◆ **EXERCISE PROMPT**
Please write out all of the data below exactly, without including the pictures.

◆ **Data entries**
%%

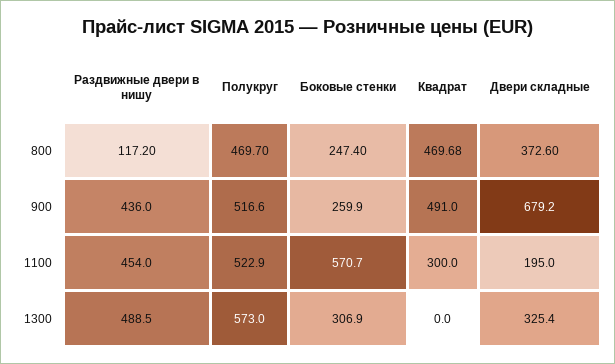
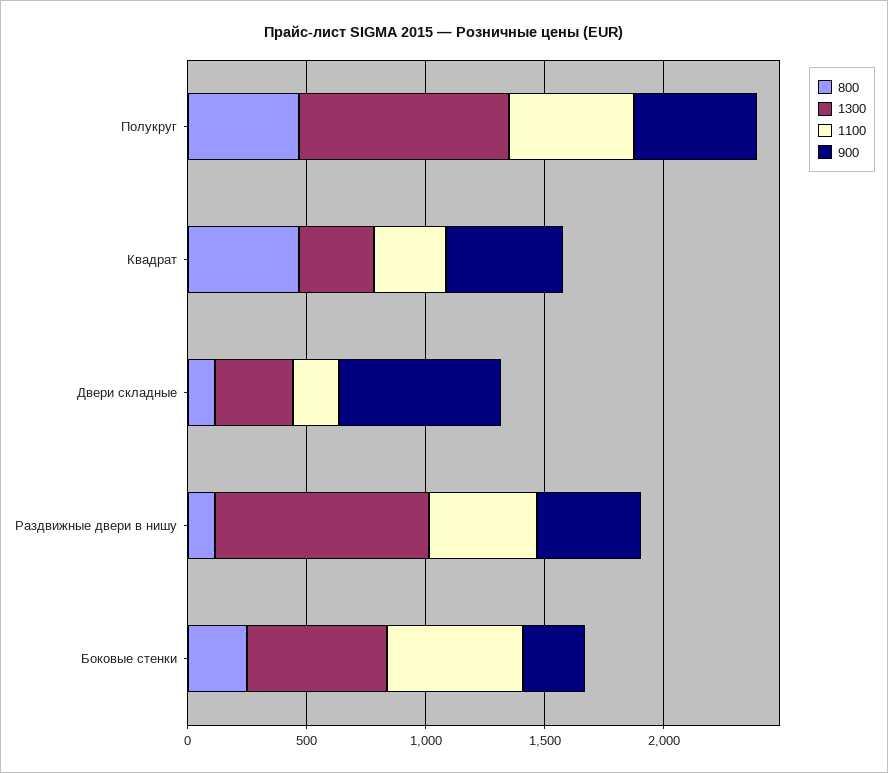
  {
    "800": {
      "Раздвижные двери в нишу": 117.2,
      "Полукруг": 469.7,
      "Боковые стенки": 247.4,
      "Квадрат": 469.68,
-     "Двери складные": 372.6
+     "Двери складные": 100
    },
    "900": {
      "Раздвижные двери в нишу": 436,
      "Полукруг": 516.6,
      "Боковые стенки": 259.9,
      "Квадрат": 491,
      "Двери складные": 679.2
    },
    "1100": {
      "Раздвижные двери в нишу": 454,
      "Полукруг": 522.9,
      "Боковые стенки": 570.7,
      "Квадрат": 300,
      "Двери складные": 195
    },
    "1300": {
-     "Раздвижные двери в нишу": 488.5,
+     "Раздвижные двери в нишу": 900,
-     "Полукруг": 573,
+     "Полукруг": 900,
-     "Боковые стенки": 306.9,
+     "Боковые стенки": 600,
-     "Квадрат": 0,
+     "Квадрат": 300,
      "Двери складные": 325.4
    }
  }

%%

◆ **WRITTEN REPLY**
  {
    "800": {
      "Раздвижные двери в нишу": 117.2,
      "Полукруг": 469.7,
      "Боковые стенки": 247.4,
      "Квадрат": 469.68,
-     "Двери складные": 372.6
+     "Двери складные": 100
    },
    "900": {
      "Раздвижные двери в нишу": 436,
      "Полукруг": 516.6,
      "Боковые стенки": 259.9,
      "Квадрат": 491,
      "Двери складные": 679.2
    },
    "1100": {
      "Раздвижные двери в нишу": 454,
      "Полукруг": 522.9,
      "Боковые стенки": 570.7,
      "Квадрат": 300,
      "Двери складные": 195
    },
    "1300": {
-     "Раздвижные двери в нишу": 488.5,
+     "Раздвижные двери в нишу": 900,
-     "Полукруг": 573,
+     "Полукруг": 900,
-     "Боковые стенки": 306.9,
+     "Боковые стенки": 600,
-     "Квадрат": 0,
+     "Квадрат": 300,
      "Двери складные": 325.4
    }
  }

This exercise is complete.